*What the task requires*.
Starting with the line that has "order: Ericales" and going on through the end of the items below, write those lines out again, swapping "scientific name" for "species name" and leaving everything else as it is.

*Supplied information*.
***

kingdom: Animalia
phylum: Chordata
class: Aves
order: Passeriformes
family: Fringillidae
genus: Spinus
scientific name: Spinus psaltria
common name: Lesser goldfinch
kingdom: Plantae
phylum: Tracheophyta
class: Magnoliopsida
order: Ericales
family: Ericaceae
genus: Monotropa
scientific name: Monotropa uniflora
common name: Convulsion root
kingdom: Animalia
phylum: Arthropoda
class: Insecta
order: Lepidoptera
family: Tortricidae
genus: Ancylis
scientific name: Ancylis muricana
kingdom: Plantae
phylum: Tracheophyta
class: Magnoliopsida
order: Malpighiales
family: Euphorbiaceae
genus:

***

*Solved problem*.
order: Ericales
family: Ericaceae
genus: Monotropa
species name: Monotropa uniflora
common name: Convulsion root
kingdom: Animalia
phylum: Arthropoda
class: Insecta
order: Lepidoptera
family: Tortricidae
genus: Ancylis
species name: Ancylis muricana
kingdom: Plantae
phylum: Tracheophyta
class: Magnoliopsida
order: Malpighiales
family: Euphorbiaceae
genus:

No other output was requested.